Overview
With Renzo Rosso at the helm, OTB Group is emerging as a company that does good for both the planet and people.
Deep Dive
In the midst of the coronavirus crisis, Renzo Rosso, founder and president of Diesel and its parent OTB, mobilized group executives to help temporarily out of work employees.
In a unanimous show of solidarity, managers donated at least five vacation days, with the monetary value of the time off added to a fund for lower income staff. Rosso also contributed by waiving half of his 2020 compensation.
The company’s focus on doing good includes both people and planet. Diesel kicked off 2020 by introducing a new sustainable strategy developed with Eco-Age that addresses traceability, corporate culture and material innovation. The brand also bowed a new upcycled line, which reworked samples, deadstock and prototypes into new designs.
Diesel’s show of responsibility has also translated into its pandemic response, with the debut of an antimicrobial capsule collection and a digital exhibition space that functions as an alternative to in-person buying appointments. The virtual showrooms have the added sustainable benefit of reducing travel and sample production.
What will the denim industry be like in the next 18 months?
This moment challenges our notions of how collections will look and how customers will spend their money. Our product philosophy has to adjust accordingly—collections will be smaller and more compact, built with a more realistic approach, somehow simplified, with a focus on comfort, less occasion-driven, addressing everyday needs. This doesn’t mean at all compromising on quality. Quite the contrary, we’ll increase it even more. It has to be maintained at the highest possible level. Creativity has to be absolutely protected; it’s always front and center for us and has to remain so.
Fashion is an incredible tool for self-expression, reinventing itself constantly. Creativity will help us go forward and look at a different future, experimenting on new solutions. For example, this emergency will help us reconsider the quality and nature of fibers we’ll use in our production chain, expanding and developing technologies to research new ways forward. Antibacterial fibers, or fabrics both comfortable and protective, possibly with waterproof treatments to repel droplets carrying viruses.
Technology in general is playing an important creative part in our lives at the moment, and obviously will be part of a new way of showing our collections too. We have recently launched Hyperoom, a new boundary-breaking digital platform and exhibition space conceived by OTB to facilitate efficient—and inviting—fashion buying in the new world, but also a project called Moon, the new omnichannel operating model designed to significantly upgrade the company’s digital retail operations.
What change would you like to see in the denim industry as a result of Covid-19?
Currently the denim industry is not particularly sustainable. Diesel wants to change that. Above all, we are reducing water consumption. Normally 1,000 liters of water are needed to produce one pair of jeans. We can’t change the water consumption in cotton production, but we can in the dyeing process. Today we use 80 percent of the water for several washing processes.

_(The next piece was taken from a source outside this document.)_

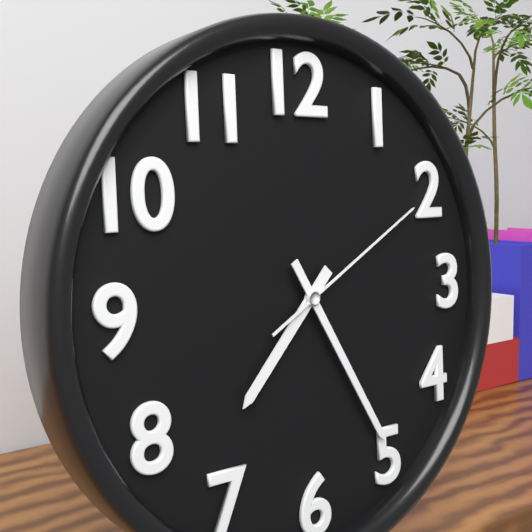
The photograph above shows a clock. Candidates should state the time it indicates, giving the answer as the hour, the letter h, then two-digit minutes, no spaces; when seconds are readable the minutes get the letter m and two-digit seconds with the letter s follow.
7h25m10s
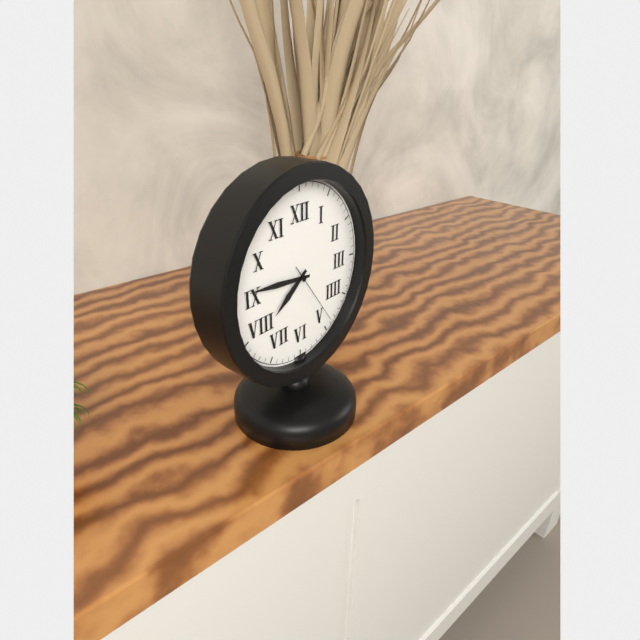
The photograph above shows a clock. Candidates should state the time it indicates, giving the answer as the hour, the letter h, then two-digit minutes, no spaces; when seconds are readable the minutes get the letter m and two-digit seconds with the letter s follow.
7h46m24s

How do you define sustainability in a post-pandemic world?
This is an important question, and in a way, you could argue that we never defined sustainability properly even before the pandemic. I guess this is what brought me to launch our new strategy, as I realized there were so many different aspects to just one term. Our industry touches so many different things from fibers to dyes and all other aspects of production, and from shipping to retail. I mean, it’s a long list. And any sustainability strategy has to deal with all of them, or it means nothing.
Post pandemic, we have to deal with the huge issues of whether or not are we really going to go back to where we were before. My answer is no, we are not. So, let’s see how we become sustainable even in how many collections we will be doing. There are a lot of decisions that “Only The Brave” will take.
Describe your dream jeans.
My dream jeans is sustainable. Our engagement on sustainability is unwavering; it’s one of the pillars of our strategy. Making the sustainable process happen will become one of our greatest commitments going forward. We want to become a company with the best sustainable practices: real, certified, and honest. We’ve already been working on upcycling, we reuse deadstock and leftovers from our warehouses, giving them new life, as I truly believe that this is an effective way to reduce waste on many levels.
What is your most worn pair of jeans, and why?
Probably my first pair of jeans. In 1970, at home, I made one pair of jeans that was completely different from what I was taught at school. They were super long, 42 inches in the leg and really flared. I was just experimenting. I stitched the jeans on my mum’s machine. A friend of mine—who got it from another friend—gave me some American denim. I applied my fantasy to what I had learnt and somehow it worked.
Name one word that best describes denim.
For me, denim it's a kind of rebellion. It stands for the time around 1968, when children rebelled against their parents, with long hair and The Rolling Stones. Until I was 12, I only wore my older brother’s pants. I didn't know of any new pants. So, I was incredibly happy about my first pair of jeans. The best thing was the label. I felt like a king in school. Denim is as beautiful as autumn leaves. Above all, a pair of jeans means good feelings, comfort, blue sky, weekends; it brings us closer to nature, which itself is constantly falling apart.